Más de un siglo después, el New York Times viene a contarnos la misma cantinela que Bob el Inglés en aquella cinta crepuscular que es algo así como la antimateria del western. Hemos tenido que enterarnos por la prensa extranjera de las presiones que la casa real ejerció sobre los medios españoles para evitar que el escándalo Urdangarín pasara a mayores. Más o menos el New York Times viene a decir que aquí el cuarto poder es un cuarto de baño. Que la marca España es el hierro de una ganadería con el sello de los borbones marcado al rojo vivo.

En la película (la obra maestra absoluta de Clint Eastwood, cincelada a partir de un guión soberano de David Peoples) incluso aparece la figura del reportero sólo que de una forma completamente distinta a la que el western tradicional nos tiene acostumbrados. Beauchamp, el cronista listillo y lameculos que va transbordando de pistolero en pistolero como una garrapata tiene muy poco que ver con el heroico periodista de El hombre que mató a Liberty Valance. Eastwood nos enseña cómo la literatura no está muy bien vista en el Far West: cada vez que Beauchamp se presenta orgullosamente como escritor, alguien le pregunta: "¿Qué escribes? ¿Cartas?" Un día el pobre hombre se mea por la pata abajo, antes incluso de que empiecen los tiros. Tras la balacera final, se acerca en plan zalamero al vencedor y le pregunta a quién ha matado primero. "No lo sé" responde William Munny, cargando otra vez la escopeta. "Sólo sé quién va a ser el último".
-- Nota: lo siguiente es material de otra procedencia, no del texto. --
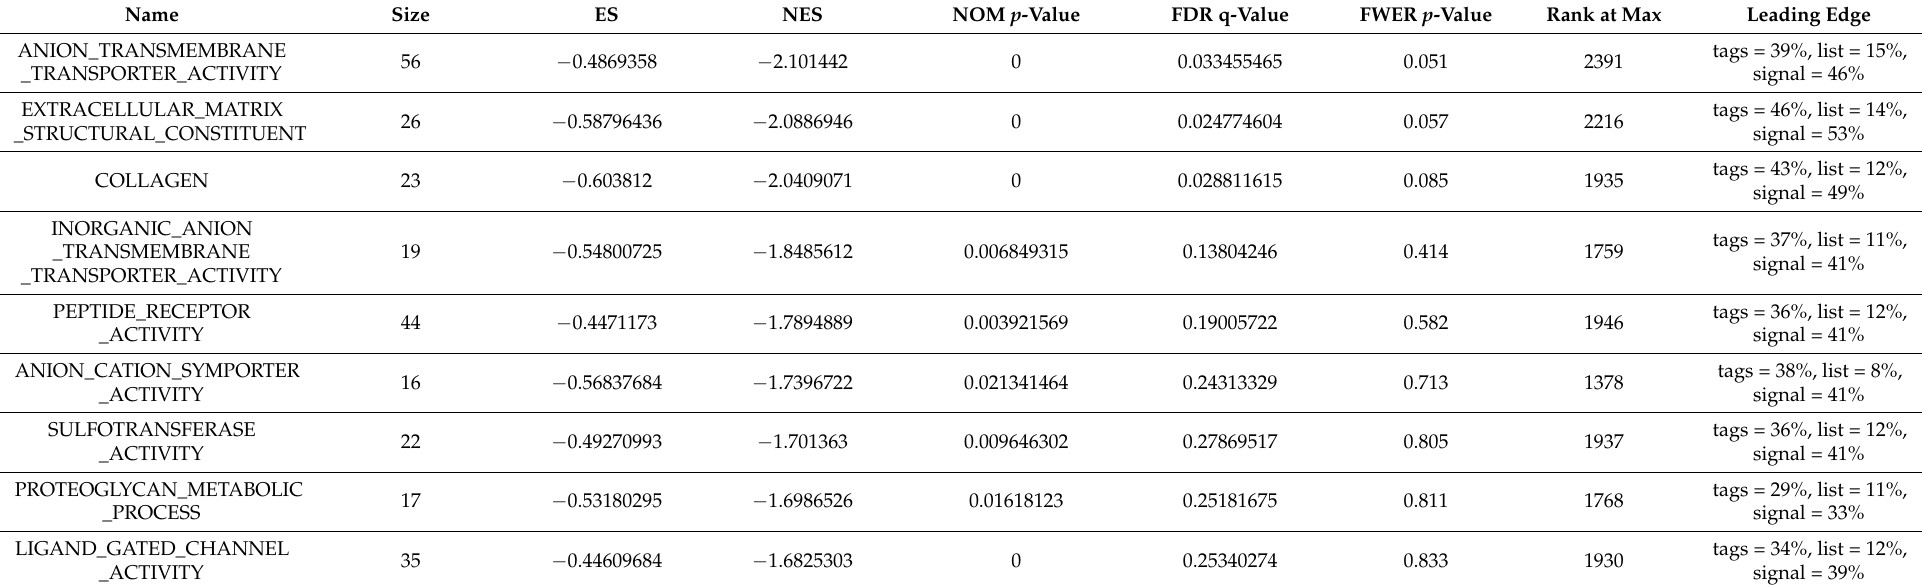
Table 1. Gene set enrichment analysis (GSEA). In all, 288 sets of genes were analyzed. Top 34 gene sets are shown. As seen, the highest gene set was associated with monooxygenase activity. ES: the number of genes in the gene set after filtering out those genes not in the expression dataset. NES: normalized enrichment score; that is, the enrichment score for the gene set after it has been normalized across analyzed gene sets. NOM p -value: nominal p value; that is, the statistical significance of the enrichment score. The nominal p -value is not adjusted for gene set size or multiple hypothesis testing; therefore, it is of limited use in comparing gene sets. FDR q-value: false discovery rate; that is, the estimated probability that the normalized enrichment score represents a false positive finding. FWER p -value: family wise-error rate; that is, a more conservatively estimated probability that the normalized enrichment score represents a false positive finding. As the goal of GSEA is to generate hypotheses, the GSEA team recommends focusing on the FDR statistic. RANK AT MAX: the position in the ranked list at which the maximum enrichment score occurred. The more interesting gene sets achieve the maximum enrichment score near the top or bottom of the ranked list; that is, the rank at max is either very small or very large. LEADING EDGE: displays the three statistics used to define the leading-edge subset. Tags: the percentage of gene hits before (for positive ES) or after (for negative ES) the peak in the running enrichment score. This indicates the percentage of genes that contributed to the enrichment score. List: the percentage of genes in the ranked gene list before (for positive ES) or after (for negative ES) the peak in the running enrichment score. This indicates that the enrichment score is attained in the list. Signal: the enrichment signal strength that combines the two previous statistics: (Tag %) (1 – Gene %) (N/(N-Nh), where N is the number of genes in the list and Nh is the number of genes in the gene set. If the gene set is entirely within the first Nh positions in the list, then the signal strength is maximal or 100%. If the gene set is spread throughout the list, the signal strength decreases to 0%. These statistics describe the leading-edge subset of a single gene set. Leading edge analysis was used to analyze the overlap between multiple leading-edge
A Bob el Inglés le ponía las pilas el sheriff Little Bill (soberbio Gene Hackman) después de una pregunta cuando menos incómoda: "¿Qué pasa, Bob? ¿Se te acabaron los chinos?" Little Bill acaba frío en el suelo de la taberna junto a media docena de cadáveres. Bob se va del pueblo con el revólver hecho un churro y la cara como un mapa. No sabemos cuál es el destino final de Beauchamp pero nos lo imaginamos secándose los pantalones al sol antes de buscarse otro trabajo menos comprometido, un amo más propenso a reírle los chistes, un lugar donde su talento y servilismo estén menos expuestos a recibir una bala. No nos extrañaría nada que hubiese comprado un billete para la España campechana.